Hi, I am 30 and have only recently accepted that I am gay. I have spent most of my adult life hoping that if I ignore it it will just go away. For be being gay has always been like a major hang up and something that I really just can't accept. However, I have worked hard over the last few years and made great progress, I've come out to my friends and family and everybody is accepting and no one has an issue with who I am....apart from me. I find it hard to explain but I am just so angry about having to be me. About having to be gay. I wish it could be any other way. I also find it so difficult when I spend time with other gay people. Especially couples - I find I just feel jealous of what they have, and it makes me feel like I've failed and that I will never be able to have what they have. I also find myself very angry towards other gay people. It's like I look at them and hate them because they are gay!! It's so hard to explain. But it's such an issue for me. One that I want to desperately overcome so I can live my life. I'm so scared and confused and angry and just pissed off that this is the way it's got to be. And I just don't know where to go or what to do with my thoughts! I hope someone somewhere can emphasise with the way I feel....it's so hard to talk about these things. People really don't understand.
Hi. You've come to the right place. I know that my acceptance of my own sexuality has been harder for me to accept than it is for other people to accept. Are you working with a therapist or counselor?
I seem to recall some folks talking about feeling angry that the life they imagined for themselves (hetero marriage and kids) was not going to happen any more. I think we build our goals and dreams up so much, that anything less than what we really wanted is crushing, and even when we get it, we feel it falls short.
Yes, I am going to start seeing a therapist very soon. I've recognised it's the only way forward....this is like a final hurdle that I need to get over and I really can't do it by myself. My thoughts are more confused than ever and I need to change the way I think about myself and who I am! Thanks so much for the support
Please try to stay positive and open minded. I've only come out to a Lesbian friend at work but am trying to work up nerve to tell wife and kids after we get back from vacation in a couple weeks. I really can't wait to be open and out already-tired of living a lie for so long. Hopefully therapist will be a big help-good luck and this really seems like a great place to talk and get good feedback
Yes I too feel the same as you, I see my friends dating while I'm hating. I had those same feelings. I try to tell myself to be comfortable in my own skin and be happy with myself, to love me for who I am. I mull around the idea of seeing a therapist and then think, I can get through this on my own. I think.... Why, why me, why was I delt this hand? Giving advice and posting comments on these forums does help a bit. Just knowing there are other people out there going through the same thing makes me feel a little less lonely. They say the two most important days in your life are the day you were born and the day you figure out why you were born. I haven't figured that out yet. I wish you the best of luck in overcoming your angry feelings and I hope you find happiness with your life.

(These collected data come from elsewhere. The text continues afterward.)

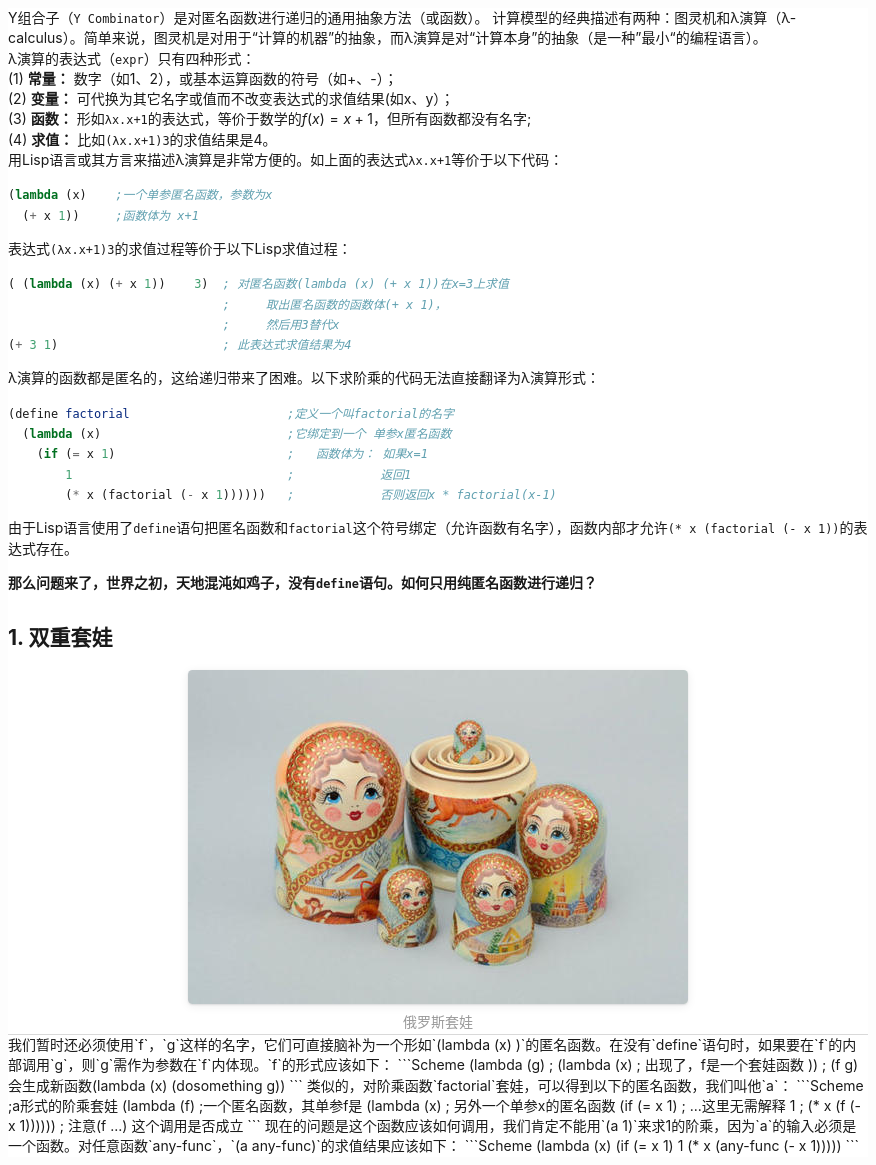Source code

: Y组合子（`Y Combinator`）是对匿名函数进行递归的通用抽象方法（或函数）。
计算模型的经典描述有两种：图灵机和λ演算（λ-calculus）。简单来说，图灵机是对用于“计算的机器”的抽象，而λ演算是对“计算本身”的抽象（是一种”最小“的编程语言）。  
λ演算的表达式（`expr`）只有四种形式：  
(1) **常量：** 数字（如1、2），或基本运算函数的符号（如+、-）；  
(2) **变量：** 可代换为其它名字或值而不改变表达式的求值结果(如x、y）；  
(3) **函数：** 形如`λx.x+1`的表达式，等价于数学的$f(x)=x+1$，但所有函数都没有名字;  
(4) **求值：** 比如`(λx.x+1)3`的求值结果是4。  
用Lisp语言或其方言来描述λ演算是非常方便的。如上面的表达式`λx.x+1`等价于以下代码：  
```Scheme 
(lambda (x)    ;一个单参匿名函数，参数为x
  (+ x 1))     ;函数体为 x+1
```
表达式`(λx.x+1)3`的求值过程等价于以下Lisp求值过程：  
```Scheme 
( (lambda (x) (+ x 1))    3)  ; 对匿名函数(lambda (x) (+ x 1))在x=3上求值
                              ;     取出匿名函数的函数体(+ x 1)，
                              ;     然后用3替代x
(+ 3 1)                       ; 此表达式求值结果为4
```
λ演算的函数都是匿名的，这给递归带来了困难。以下求阶乘的代码无法直接翻译为λ演算形式：  
```Scheme 
(define factorial                      ;定义一个叫factorial的名字
  (lambda (x)                          ;它绑定到一个 单参x匿名函数
    (if (= x 1)                        ;   函数体为： 如果x=1
        1                              ;            返回1
        (* x (factorial (- x 1))))))   ;            否则返回x * factorial(x-1)
```
由于Lisp语言使用了`define`语句把匿名函数和`factorial`这个符号绑定（允许函数有名字），函数内部才允许`(* x (factorial (- x 1))`的表达式存在。  

**那么问题来了，世界之初，天地混沌如鸡子，没有`define`语句。如何只用纯匿名函数进行递归？**  

## 1. 双重套娃
<center>
    <img style="border-radius: 0.3125em;
    box-shadow: 0 1px 2px 0 rgba(34,36,38,.12),0 2px 10px 0 rgba(34,36,38,.08);" 
    src="/img/lisp_y_combinator_1.png">
    <div style="color:orange; border-bottom: 1px solid #d9d9d9;
               display: block;
               color: #999;
               padding: 2px;">
        俄罗斯套娃 </div>
</center>
我们暂时还必须使用`f`，`g`这样的名字，它们可直接脑补为一个形如`(lambda (x) <body>)`的匿名函数。在没有`define`语句时，如果要在`f`的内部调用`g`，则`g`需作为参数在`f`内体现。`f`的形式应该如下：  
```Scheme 
(lambda (g)                    ;
  (lambda (x)                  ; 出现了，f是一个套娃函数
     <body>))                  ; (f g)会生成新函数(lambda (x) (dosomething g))
```
类似的，对阶乘函数`factorial`套娃，可以得到以下的匿名函数，我们叫他`a`：
```Scheme 
;a形式的阶乘套娃
(lambda (f)                    ;一个匿名函数，其单参f是
  (lambda (x)                  ;   另外一个单参x的匿名函数
    (if (= x 1)                ;      ...这里无需解释
        1                      ;              
        (* x (f (- x 1))))))   ;      注意(f ...) 这个调用是否成立
```
现在的问题是这个函数应该如何调用，我们肯定不能用`(a 1)`来求1的阶乘，因为`a`的输入必须是一个函数。对任意函数`any-func`，`(a any-func)`的求值结果应该如下：  
```Scheme 
(lambda (x)
  (if (= x 1)
      1
      (* x (any-func (- x 1)))))
```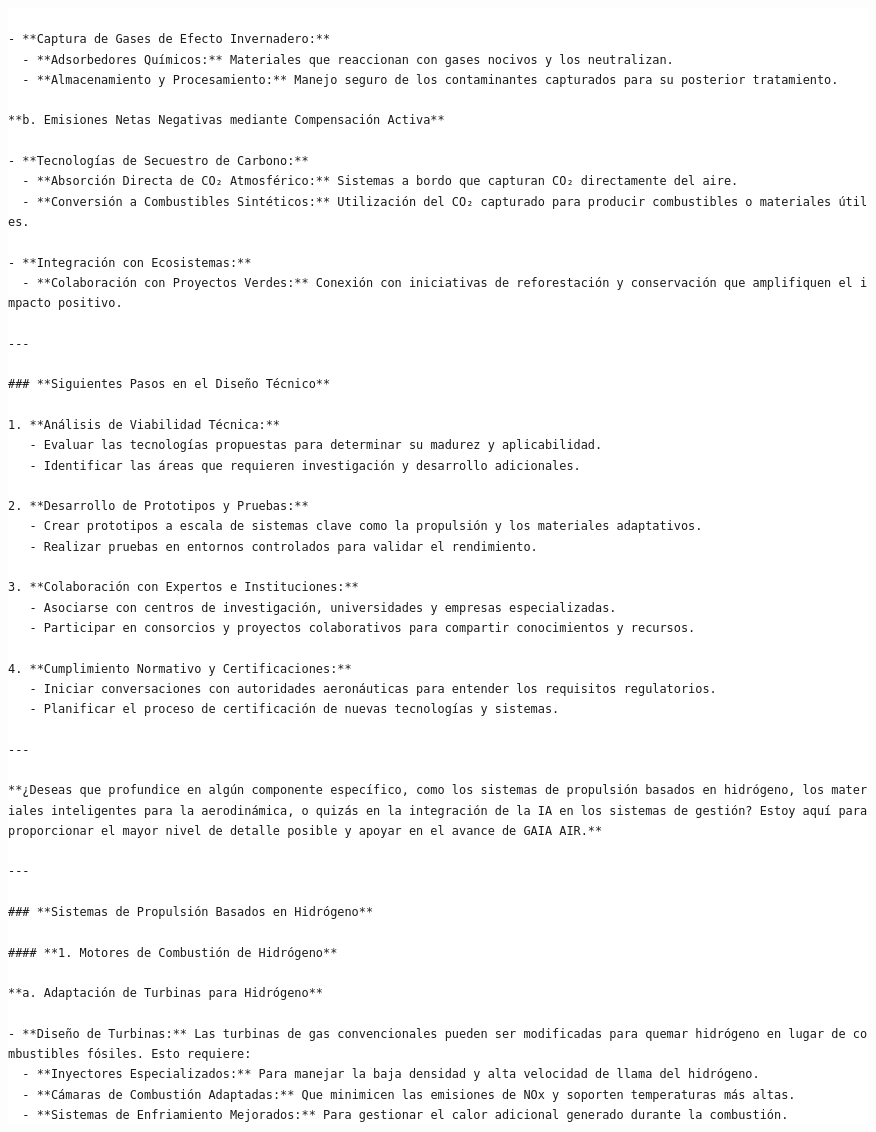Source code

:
 ```mermaid

- **Captura de Gases de Efecto Invernadero:**
  - **Adsorbedores Químicos:** Materiales que reaccionan con gases nocivos y los neutralizan.
  - **Almacenamiento y Procesamiento:** Manejo seguro de los contaminantes capturados para su posterior tratamiento.

**b. Emisiones Netas Negativas mediante Compensación Activa**

- **Tecnologías de Secuestro de Carbono:**
  - **Absorción Directa de CO₂ Atmosférico:** Sistemas a bordo que capturan CO₂ directamente del aire.
  - **Conversión a Combustibles Sintéticos:** Utilización del CO₂ capturado para producir combustibles o materiales útiles.

- **Integración con Ecosistemas:**
  - **Colaboración con Proyectos Verdes:** Conexión con iniciativas de reforestación y conservación que amplifiquen el impacto positivo.

---

### **Siguientes Pasos en el Diseño Técnico**

1. **Análisis de Viabilidad Técnica:**
   - Evaluar las tecnologías propuestas para determinar su madurez y aplicabilidad.
   - Identificar las áreas que requieren investigación y desarrollo adicionales.

2. **Desarrollo de Prototipos y Pruebas:**
   - Crear prototipos a escala de sistemas clave como la propulsión y los materiales adaptativos.
   - Realizar pruebas en entornos controlados para validar el rendimiento.

3. **Colaboración con Expertos e Instituciones:**
   - Asociarse con centros de investigación, universidades y empresas especializadas.
   - Participar en consorcios y proyectos colaborativos para compartir conocimientos y recursos.

4. **Cumplimiento Normativo y Certificaciones:**
   - Iniciar conversaciones con autoridades aeronáuticas para entender los requisitos regulatorios.
   - Planificar el proceso de certificación de nuevas tecnologías y sistemas.

---

**¿Deseas que profundice en algún componente específico, como los sistemas de propulsión basados en hidrógeno, los materiales inteligentes para la aerodinámica, o quizás en la integración de la IA en los sistemas de gestión? Estoy aquí para proporcionar el mayor nivel de detalle posible y apoyar en el avance de GAIA AIR.**

---

### **Sistemas de Propulsión Basados en Hidrógeno**

#### **1. Motores de Combustión de Hidrógeno**

**a. Adaptación de Turbinas para Hidrógeno**

- **Diseño de Turbinas:** Las turbinas de gas convencionales pueden ser modificadas para quemar hidrógeno en lugar de combustibles fósiles. Esto requiere:
  - **Inyectores Especializados:** Para manejar la baja densidad y alta velocidad de llama del hidrógeno.
  - **Cámaras de Combustión Adaptadas:** Que minimicen las emisiones de NOx y soporten temperaturas más altas.
  - **Sistemas de Enfriamiento Mejorados:** Para gestionar el calor adicional generado durante la combustión.

```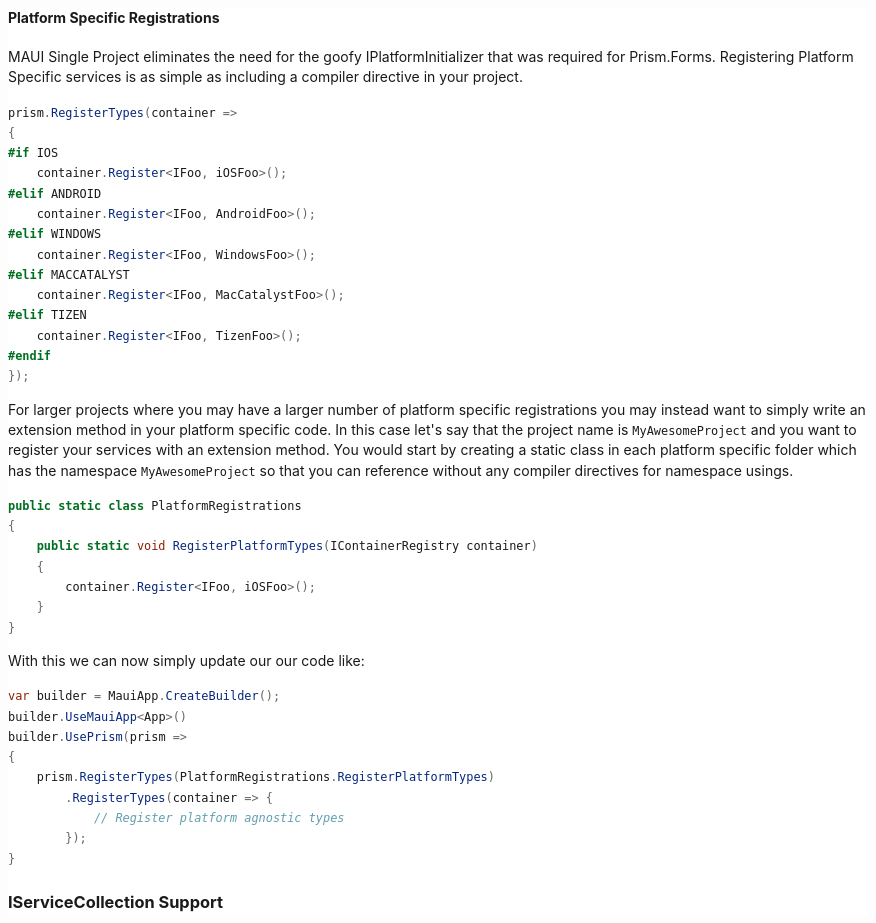 #### Platform Specific Registrations

MAUI Single Project eliminates the need for the goofy IPlatformInitializer that was required for Prism.Forms. Registering Platform Specific services is as simple as including a compiler directive in your project.

```cs
prism.RegisterTypes(container =>
{
#if IOS
    container.Register<IFoo, iOSFoo>();
#elif ANDROID
    container.Register<IFoo, AndroidFoo>();
#elif WINDOWS
    container.Register<IFoo, WindowsFoo>();
#elif MACCATALYST
    container.Register<IFoo, MacCatalystFoo>();
#elif TIZEN
    container.Register<IFoo, TizenFoo>();
#endif
});
```

For larger projects where you may have a larger number of platform specific registrations you may instead want to simply write an extension method in your platform specific code. In this case let's say that the project name is `MyAwesomeProject` and you want to register your services with an extension method. You would start by creating a static class in each platform specific folder which has the namespace `MyAwesomeProject` so that you can reference without any compiler directives for namespace usings.

```cs
public static class PlatformRegistrations
{
    public static void RegisterPlatformTypes(IContainerRegistry container)
    {
        container.Register<IFoo, iOSFoo>();
    }
}
```

With this we can now simply update our our code like:

```cs
var builder = MauiApp.CreateBuilder();
builder.UseMauiApp<App>()
builder.UsePrism(prism =>
{
    prism.RegisterTypes(PlatformRegistrations.RegisterPlatformTypes)
        .RegisterTypes(container => {
            // Register platform agnostic types
        });
}
```

### IServiceCollection Support
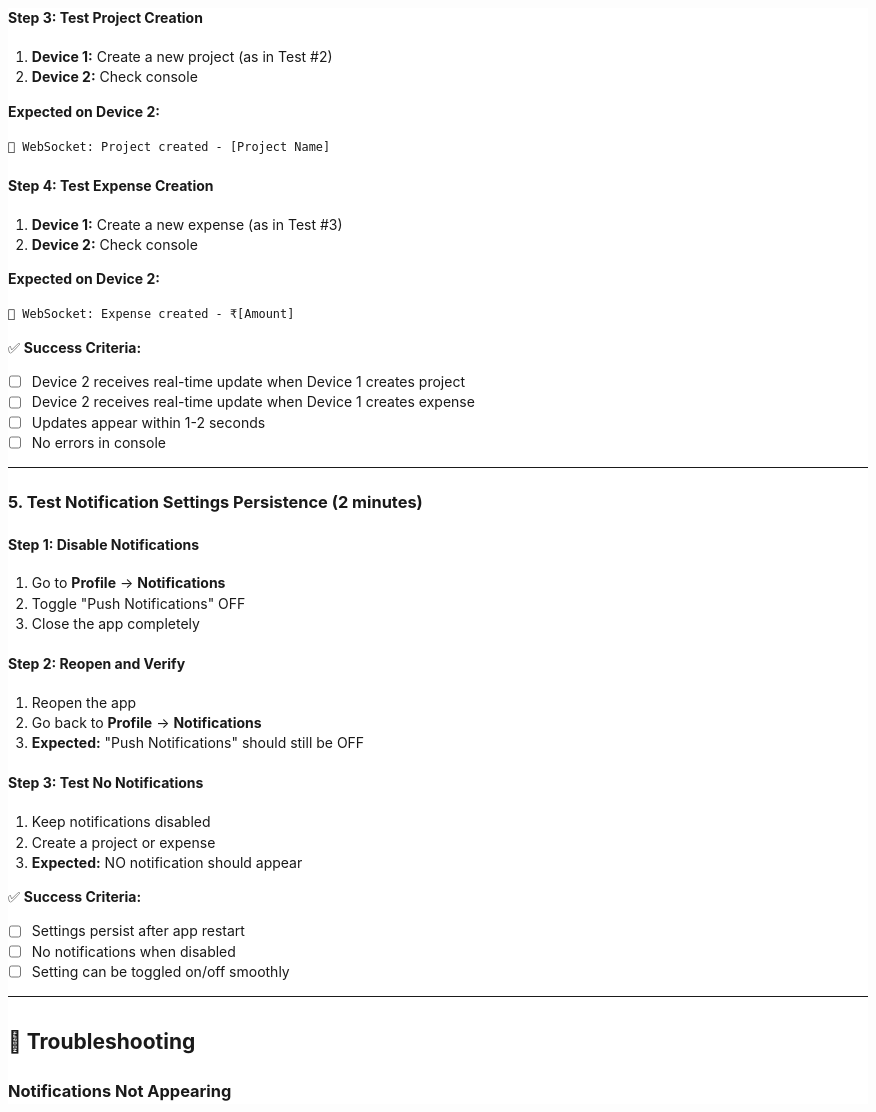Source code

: #### Step 3: Test Project Creation
1. **Device 1:** Create a new project (as in Test #2)
2. **Device 2:** Check console

**Expected on Device 2:**
```
🔔 WebSocket: Project created - [Project Name]
```

#### Step 4: Test Expense Creation
1. **Device 1:** Create a new expense (as in Test #3)
2. **Device 2:** Check console

**Expected on Device 2:**
```
🔔 WebSocket: Expense created - ₹[Amount]
```

✅ **Success Criteria:**
- [ ] Device 2 receives real-time update when Device 1 creates project
- [ ] Device 2 receives real-time update when Device 1 creates expense
- [ ] Updates appear within 1-2 seconds
- [ ] No errors in console

---

### 5. Test Notification Settings Persistence (2 minutes)

#### Step 1: Disable Notifications
1. Go to **Profile** → **Notifications**
2. Toggle "Push Notifications" OFF
3. Close the app completely

#### Step 2: Reopen and Verify
1. Reopen the app
2. Go back to **Profile** → **Notifications**
3. **Expected:** "Push Notifications" should still be OFF

#### Step 3: Test No Notifications
1. Keep notifications disabled
2. Create a project or expense
3. **Expected:** NO notification should appear

✅ **Success Criteria:**
- [ ] Settings persist after app restart
- [ ] No notifications when disabled
- [ ] Setting can be toggled on/off smoothly

---

## 🐛 Troubleshooting

### Notifications Not Appearing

You are lucky that you figured this out at 30. I was able to ignore and deny long enough to get the life that I wanted, only to awake at midlife to realize it was built at the cost of ignoring my true self. I had my own set of "have tos" - I have to get married (this was before gay marriage was legal) and I have to have a family. I've learned that "have tos" are dangerous. How would you feel if you reframed "having to be me" to "I get to be me"? You are lucky to have that choice today.
Hi, What is the nature of the anger towards gays? Internalized homophobia seeking an outlet You do feel you do not fit into gay culture The mainstream (squeaky wheel) perceptions of gays Other I do not have anger but I am disappointed that the numers game is not in my favor. Why do you choose anger? Is it anger or just outrageous frustration?
I am 37 and just now entering into my life as a gay guy. So you are definitely not alone, and it seems we have all come to the right place.